### ACTIVITY
Present as a numbered list the lines from the start of the rows through the line containing "službom Bex / City Express / GLS na Vašu", including that line, and leave out any blank lines.

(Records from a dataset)

┄┄┄┄┄┄┄┄┄┄┄┄┄┄┄┄┄┄┄┄

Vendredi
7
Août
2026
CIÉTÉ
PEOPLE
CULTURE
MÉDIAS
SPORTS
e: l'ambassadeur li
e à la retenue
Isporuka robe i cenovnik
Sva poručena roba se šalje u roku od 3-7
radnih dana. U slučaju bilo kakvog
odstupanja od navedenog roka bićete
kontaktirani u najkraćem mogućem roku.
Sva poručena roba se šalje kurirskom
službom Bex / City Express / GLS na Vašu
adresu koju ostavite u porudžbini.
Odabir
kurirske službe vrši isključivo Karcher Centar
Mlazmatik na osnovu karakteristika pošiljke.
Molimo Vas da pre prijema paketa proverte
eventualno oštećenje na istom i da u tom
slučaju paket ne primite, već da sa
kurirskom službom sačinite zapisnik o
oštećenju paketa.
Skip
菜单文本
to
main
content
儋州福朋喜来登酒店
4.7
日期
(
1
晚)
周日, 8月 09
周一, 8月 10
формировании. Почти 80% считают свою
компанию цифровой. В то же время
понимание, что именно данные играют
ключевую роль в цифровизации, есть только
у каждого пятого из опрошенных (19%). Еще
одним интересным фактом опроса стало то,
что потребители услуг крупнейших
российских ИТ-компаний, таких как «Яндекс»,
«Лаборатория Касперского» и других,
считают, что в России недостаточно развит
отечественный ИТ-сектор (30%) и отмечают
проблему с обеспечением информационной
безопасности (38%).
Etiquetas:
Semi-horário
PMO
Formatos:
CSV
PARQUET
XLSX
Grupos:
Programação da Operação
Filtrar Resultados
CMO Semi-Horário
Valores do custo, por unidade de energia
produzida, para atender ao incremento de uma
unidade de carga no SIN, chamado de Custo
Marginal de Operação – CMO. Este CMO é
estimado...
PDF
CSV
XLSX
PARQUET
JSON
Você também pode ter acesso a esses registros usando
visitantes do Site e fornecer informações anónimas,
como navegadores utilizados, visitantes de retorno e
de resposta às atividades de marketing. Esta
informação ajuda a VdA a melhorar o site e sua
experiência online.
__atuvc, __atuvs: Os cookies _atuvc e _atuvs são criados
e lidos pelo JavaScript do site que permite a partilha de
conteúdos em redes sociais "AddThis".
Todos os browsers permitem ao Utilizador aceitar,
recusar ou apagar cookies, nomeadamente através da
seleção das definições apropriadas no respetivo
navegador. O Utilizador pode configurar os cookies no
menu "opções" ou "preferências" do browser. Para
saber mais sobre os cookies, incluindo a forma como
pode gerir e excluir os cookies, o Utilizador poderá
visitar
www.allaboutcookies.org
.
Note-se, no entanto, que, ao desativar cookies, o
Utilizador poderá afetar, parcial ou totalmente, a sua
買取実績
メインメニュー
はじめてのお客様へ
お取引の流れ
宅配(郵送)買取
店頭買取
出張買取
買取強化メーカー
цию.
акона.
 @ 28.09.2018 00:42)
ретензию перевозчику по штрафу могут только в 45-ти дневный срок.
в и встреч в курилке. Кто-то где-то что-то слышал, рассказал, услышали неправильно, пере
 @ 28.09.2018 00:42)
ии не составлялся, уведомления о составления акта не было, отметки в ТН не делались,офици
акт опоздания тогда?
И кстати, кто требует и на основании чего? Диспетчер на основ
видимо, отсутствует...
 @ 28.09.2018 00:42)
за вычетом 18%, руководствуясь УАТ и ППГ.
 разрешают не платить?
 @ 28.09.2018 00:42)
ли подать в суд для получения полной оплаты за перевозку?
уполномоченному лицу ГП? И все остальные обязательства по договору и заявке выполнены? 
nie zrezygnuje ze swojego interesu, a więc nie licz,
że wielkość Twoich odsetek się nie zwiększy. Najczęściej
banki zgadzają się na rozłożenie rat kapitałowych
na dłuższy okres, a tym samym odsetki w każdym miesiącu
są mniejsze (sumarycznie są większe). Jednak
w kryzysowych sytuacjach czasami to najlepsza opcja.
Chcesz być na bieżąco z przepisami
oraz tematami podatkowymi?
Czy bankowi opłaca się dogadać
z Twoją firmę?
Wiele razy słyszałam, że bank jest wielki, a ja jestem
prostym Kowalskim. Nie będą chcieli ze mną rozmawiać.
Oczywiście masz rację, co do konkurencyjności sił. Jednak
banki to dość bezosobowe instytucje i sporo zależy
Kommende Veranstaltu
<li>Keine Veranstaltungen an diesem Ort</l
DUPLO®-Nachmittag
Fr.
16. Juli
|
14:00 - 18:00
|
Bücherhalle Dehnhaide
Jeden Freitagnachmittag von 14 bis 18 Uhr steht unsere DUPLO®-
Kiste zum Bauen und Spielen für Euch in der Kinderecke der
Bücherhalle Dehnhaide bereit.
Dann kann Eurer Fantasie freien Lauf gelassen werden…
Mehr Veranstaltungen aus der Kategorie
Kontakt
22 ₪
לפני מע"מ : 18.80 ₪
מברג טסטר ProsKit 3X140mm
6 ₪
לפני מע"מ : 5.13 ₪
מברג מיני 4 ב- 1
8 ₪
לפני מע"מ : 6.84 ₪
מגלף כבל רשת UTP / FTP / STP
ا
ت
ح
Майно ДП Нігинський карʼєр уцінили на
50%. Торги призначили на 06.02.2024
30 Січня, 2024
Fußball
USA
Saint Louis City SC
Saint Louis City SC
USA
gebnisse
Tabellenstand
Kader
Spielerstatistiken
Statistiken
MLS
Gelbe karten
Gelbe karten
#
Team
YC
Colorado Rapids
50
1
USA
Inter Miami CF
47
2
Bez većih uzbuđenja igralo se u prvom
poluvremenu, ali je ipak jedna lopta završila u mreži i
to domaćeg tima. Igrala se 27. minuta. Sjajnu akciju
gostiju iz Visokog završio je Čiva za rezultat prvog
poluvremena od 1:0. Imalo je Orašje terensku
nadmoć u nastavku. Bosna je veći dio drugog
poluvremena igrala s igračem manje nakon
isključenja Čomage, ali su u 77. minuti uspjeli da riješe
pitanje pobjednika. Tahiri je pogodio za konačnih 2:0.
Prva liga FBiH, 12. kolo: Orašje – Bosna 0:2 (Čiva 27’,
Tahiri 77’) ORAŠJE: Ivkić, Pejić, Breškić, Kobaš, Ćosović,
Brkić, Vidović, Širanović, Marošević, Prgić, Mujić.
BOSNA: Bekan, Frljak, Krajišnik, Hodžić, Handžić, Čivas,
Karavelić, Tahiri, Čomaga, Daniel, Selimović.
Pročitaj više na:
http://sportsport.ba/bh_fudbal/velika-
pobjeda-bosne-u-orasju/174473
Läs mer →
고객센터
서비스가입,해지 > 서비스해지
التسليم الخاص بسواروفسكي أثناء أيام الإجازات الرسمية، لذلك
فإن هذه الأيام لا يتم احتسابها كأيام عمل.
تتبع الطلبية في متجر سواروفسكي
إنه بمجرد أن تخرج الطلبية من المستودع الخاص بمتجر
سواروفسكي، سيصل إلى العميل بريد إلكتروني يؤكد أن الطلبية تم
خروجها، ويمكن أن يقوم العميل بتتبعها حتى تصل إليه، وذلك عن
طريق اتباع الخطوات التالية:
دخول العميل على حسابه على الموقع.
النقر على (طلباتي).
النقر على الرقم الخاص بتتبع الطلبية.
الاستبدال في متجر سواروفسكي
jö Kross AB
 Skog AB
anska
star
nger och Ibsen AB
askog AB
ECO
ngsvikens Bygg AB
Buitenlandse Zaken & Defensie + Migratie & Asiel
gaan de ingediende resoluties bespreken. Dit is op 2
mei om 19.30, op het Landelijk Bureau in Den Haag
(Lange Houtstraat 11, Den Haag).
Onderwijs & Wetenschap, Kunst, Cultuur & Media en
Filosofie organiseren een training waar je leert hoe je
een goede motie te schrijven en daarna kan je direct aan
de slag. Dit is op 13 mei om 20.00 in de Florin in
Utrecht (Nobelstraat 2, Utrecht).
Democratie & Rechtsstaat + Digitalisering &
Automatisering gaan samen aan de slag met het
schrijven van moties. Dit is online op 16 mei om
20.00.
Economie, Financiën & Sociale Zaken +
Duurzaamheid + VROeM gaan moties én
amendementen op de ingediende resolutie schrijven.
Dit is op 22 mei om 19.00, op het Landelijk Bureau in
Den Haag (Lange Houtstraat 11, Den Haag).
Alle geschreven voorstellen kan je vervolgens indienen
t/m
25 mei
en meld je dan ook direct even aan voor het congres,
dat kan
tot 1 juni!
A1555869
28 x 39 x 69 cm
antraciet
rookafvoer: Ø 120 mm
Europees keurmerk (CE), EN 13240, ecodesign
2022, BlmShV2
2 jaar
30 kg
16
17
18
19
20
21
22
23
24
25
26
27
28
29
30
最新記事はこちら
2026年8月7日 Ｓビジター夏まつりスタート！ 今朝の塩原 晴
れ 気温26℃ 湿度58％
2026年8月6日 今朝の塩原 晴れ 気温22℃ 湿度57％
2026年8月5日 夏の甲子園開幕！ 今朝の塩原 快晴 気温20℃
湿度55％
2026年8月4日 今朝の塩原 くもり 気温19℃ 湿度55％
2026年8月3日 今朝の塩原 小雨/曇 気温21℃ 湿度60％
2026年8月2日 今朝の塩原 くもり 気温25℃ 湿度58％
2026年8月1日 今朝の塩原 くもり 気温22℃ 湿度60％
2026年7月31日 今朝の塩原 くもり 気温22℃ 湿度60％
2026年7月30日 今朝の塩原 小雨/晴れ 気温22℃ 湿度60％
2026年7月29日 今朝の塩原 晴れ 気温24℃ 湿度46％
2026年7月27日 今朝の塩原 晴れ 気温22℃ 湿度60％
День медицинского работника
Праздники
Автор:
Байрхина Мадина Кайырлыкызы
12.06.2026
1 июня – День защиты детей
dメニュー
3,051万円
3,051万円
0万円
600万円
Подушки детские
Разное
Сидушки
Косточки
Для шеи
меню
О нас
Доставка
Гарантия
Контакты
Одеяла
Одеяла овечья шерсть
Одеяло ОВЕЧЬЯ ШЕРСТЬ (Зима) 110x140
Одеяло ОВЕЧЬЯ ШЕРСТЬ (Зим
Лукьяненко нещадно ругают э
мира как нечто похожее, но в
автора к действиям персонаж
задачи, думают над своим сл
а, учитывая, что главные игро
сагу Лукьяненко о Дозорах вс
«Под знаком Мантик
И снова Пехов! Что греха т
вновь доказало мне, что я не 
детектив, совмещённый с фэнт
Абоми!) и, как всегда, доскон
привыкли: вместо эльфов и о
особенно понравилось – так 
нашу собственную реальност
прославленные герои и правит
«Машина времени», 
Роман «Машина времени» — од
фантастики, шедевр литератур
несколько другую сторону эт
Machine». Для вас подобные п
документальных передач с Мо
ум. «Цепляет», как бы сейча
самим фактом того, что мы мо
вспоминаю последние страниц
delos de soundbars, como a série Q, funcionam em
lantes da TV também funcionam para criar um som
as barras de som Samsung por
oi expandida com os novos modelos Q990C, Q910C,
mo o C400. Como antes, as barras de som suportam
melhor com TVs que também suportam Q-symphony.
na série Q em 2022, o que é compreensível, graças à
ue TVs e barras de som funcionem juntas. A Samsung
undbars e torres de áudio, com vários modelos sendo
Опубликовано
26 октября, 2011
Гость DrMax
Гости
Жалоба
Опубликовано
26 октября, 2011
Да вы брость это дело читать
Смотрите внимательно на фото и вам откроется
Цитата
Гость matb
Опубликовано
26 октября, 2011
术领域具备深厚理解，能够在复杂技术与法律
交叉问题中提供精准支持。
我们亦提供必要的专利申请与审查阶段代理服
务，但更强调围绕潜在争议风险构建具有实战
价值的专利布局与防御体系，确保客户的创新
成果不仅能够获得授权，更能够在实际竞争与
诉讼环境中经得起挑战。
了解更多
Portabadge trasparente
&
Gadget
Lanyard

┄┄┄┄┄┄┄┄┄┄┄┄┄┄┄┄┄┄┄┄

### REPLY TO THE EXERCISE
1. Vendredi
2. 7
3. Août
4. 2026
5. CIÉTÉ
6. PEOPLE
7. CULTURE
8. MÉDIAS
9. SPORTS
10. e: l'ambassadeur li
11. e à la retenue
12. Isporuka robe i cenovnik
13. Sva poručena roba se šalje u roku od 3-7
14. radnih dana. U slučaju bilo kakvog
15. odstupanja od navedenog roka bićete
16. kontaktirani u najkraćem mogućem roku.
17. Sva poručena roba se šalje kurirskom
18. službom Bex / City Express / GLS na Vašu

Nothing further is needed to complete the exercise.